Quando la fede smette di dire cosa crede
26 Dicembre 2025
Tra il pavimento del Duomo e i Tre filosofi: una soglia tra sintesi sapienziale e disciplina tridentina
26 Dicembre 2025
Davanti ai Tre filosofi di Giorgione si ha la sensazione che qualcosa stia per accadere, ma non accade. Tutto è sospeso. I personaggi osservano, misurano, attendono. Il quadro sembra trattenere un senso che non si lascia afferrare.
L’opera nasce nella Venezia dei primi del Cinquecento, in un ambiente colto e inquieto, dove mercanti come Taddeo Contarini univano ricchezza, curiosità filosofica, interesse per astrologia, alchimia e neoplatonismo. Non era semplice erudizione: era il tentativo di costruire uno spazio culturale autonomo, senza rompere apertamente con l’ordine religioso, ma nemmeno sottomettersi del tutto ad esso.
La scena è essenziale. Tre figure stanno davanti a una grotta scura. Un giovane con strumenti di misura, un uomo vestito “all’orientale”, un vecchio che regge fogli con calcoli e segni celesti. Alle loro spalle un paesaggio al tramonto. Tutto converge verso quell’apertura nera, silenziosa.

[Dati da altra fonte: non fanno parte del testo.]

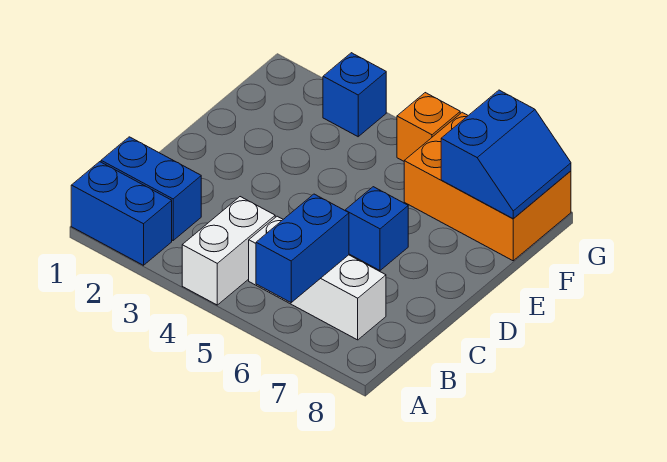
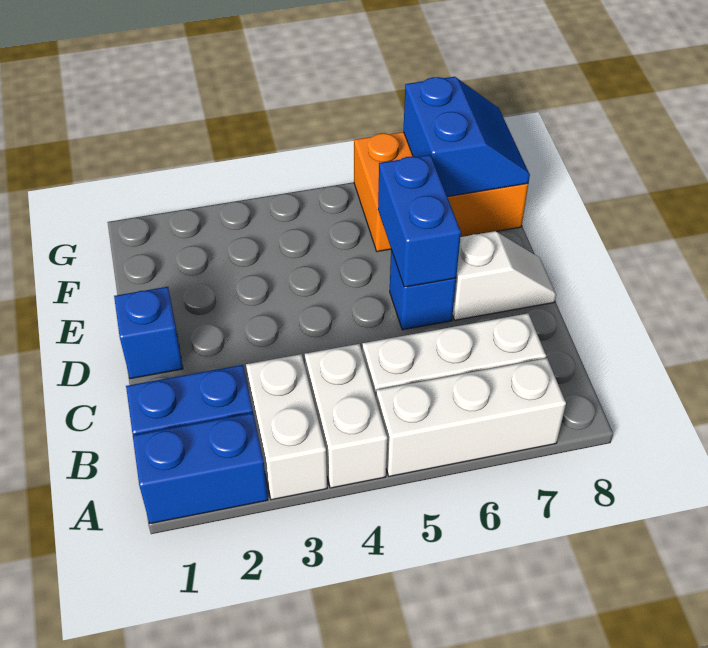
none -> white 1x2 brick [246,354,327,500]
none -> white 1x3 brick [376,358,566,476]
blue 1x2 brick [256,194,349,303] -> blue 1x2 brick moved to [378,155,461,287]
none -> white 1x2 slope [453,231,556,320]
blue 1x1 brick [323,53,386,137] -> blue 1x1 brick moved to [114,287,183,379]
orange 1x1 brick [397,93,460,161] -> none

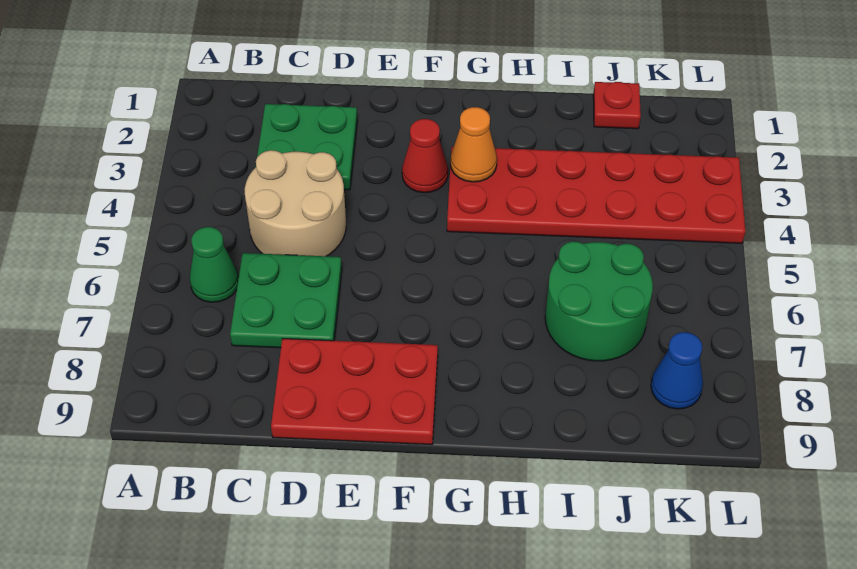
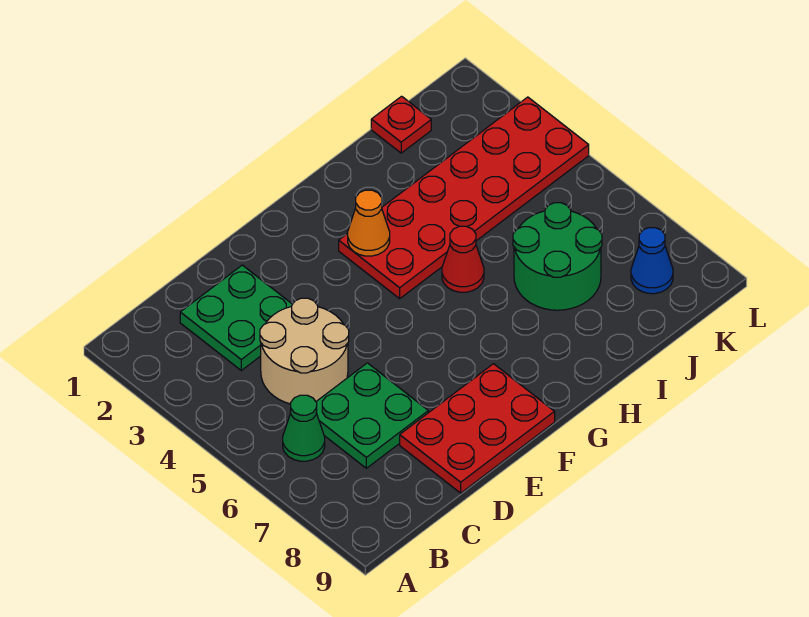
red 1x1 cone [402,119,448,193] -> red 1x1 cone moved to [442,226,484,292]

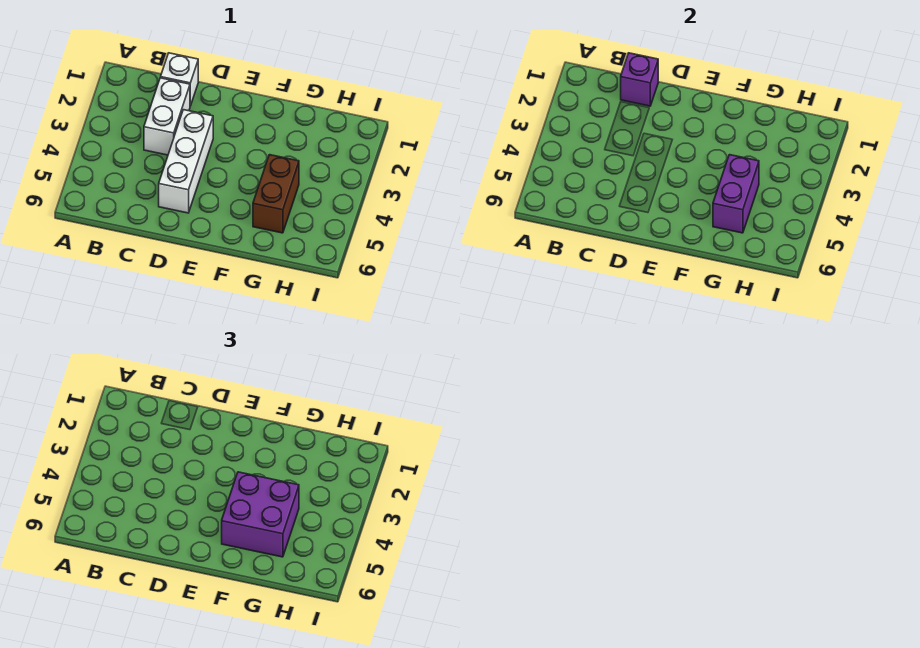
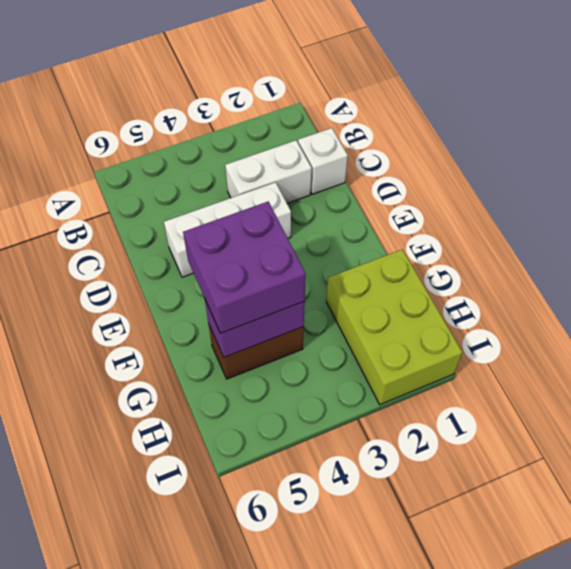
purple 1x1 brick [621,53,658,106] -> none
none -> lime 2x3 brick [326,249,462,405]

Nel tempo si è cercato di dare un nome a quei tre: Re Magi, età del sapere, Mosè–Maometto–Anticristo, filosofia antica, araba e moderna. Ma nessuna lettura riesce a chiudere il senso. Giorgione costruisce volutamente un’immagine aperta, stratificata, resistente a una verità unica.
Il centro vero non sono le figure, ma la grotta. In essa si sovrappongono più tradizioni: la caverna di Platone, luogo dell’illusione da cui liberarsi; la grotta mitriaca, spazio iniziatico e cosmico; la grotta cristiana della Natività, luogo dell’origine salvifica. Tre simboli diversi, compressi nello stesso punto. E tuttavia la grotta è vuota.
Qui si gioca il significato profondo del dipinto. L’origine non si manifesta. La rivelazione non arriva. I filosofi osservano, calcolano, interpretano, ma ciò che cercano si ritrae. È l’alba della modernità: l’uomo si presenta davanti al fondamento armato di strumenti razionali, ma l’essere non si lascia più possedere.
Lo suggerisce anche la natura: dietro il giovane la vegetazione è secca, dietro la figura centrale rada, solo presso il vecchio resta un po’ di verde. Come se, avanzando nel tempo, qualcosa si impoverisse. Non per colpa morale, ma per perdita di contatto con l’origine.
In questo senso il quadro parla direttamente al nostro presente. Viviamo anche noi in un interregno: le vecchie fondamenta simboliche non reggono più, ma le nuove non sono ancora nate. È la condizione descritta da Gramsci, quando scrive che in questi passaggi proliferano i “fenomeni morbosi”.
La grotta di Giorgione rende visibile questa stratificazione. Le culture non si cancellano: si sovrappongono. Il cristianesimo ha assorbito simboli precedenti, trasformandoli; il potere non distrugge, ma incorpora e risignifica. Questa è l’egemonia. Anche oggi vediamo simboli riciclati, svuotati, riutilizzati come involucri identitari.
La cerchia veneziana di Contarini tentò una propria “guerra di posizione”: costruire un immaginario alternativo, colto, allusivo. Ma restò un’esperienza aristocratica, incapace di diventare senso comune. Ed è qui che il dipinto mostra il suo limite storico: i filosofi restano fermi sulla soglia. Pensano, osservano, calcolano. Non entrano nella grotta.
Per questo l’opera non parla solo del Rinascimento, ma di noi. Anche oggi sappiamo analizzare la crisi, descriverla, misurarla. Ma spesso restiamo immobili davanti al vuoto.
Il punto, allora, non è interpretare meglio, ma agire diversamente. Entrare nella grotta. Attraversare il vuoto senza garanzie. Trasformare la materia e il senso insieme. È in questa direzione che va il progetto del Riccio: non come metafora astratta, ma come pratica concreta che unisce tecnica, ambiente e simbolo, producendo forme nuove a partire da ciò che già c’è.
C’è però una lezione decisiva da non dimenticare: se la trasformazione resta per pochi, fallisce. La cultura che non diventa esperienza condivisa non costruisce egemonia. La consorteria rinascimentale perse perché rimase chiusa, elitaria.
I tre filosofi restano davanti alla grotta. Noi possiamo fare un passo in più. Non limitarci a contemplare la crisi, ma attraversarla. Perché solo entrando nel vuoto si può, pezzo dopo pezzo, costruire un nuovo senso comune all’altezza del tempo che viviamo.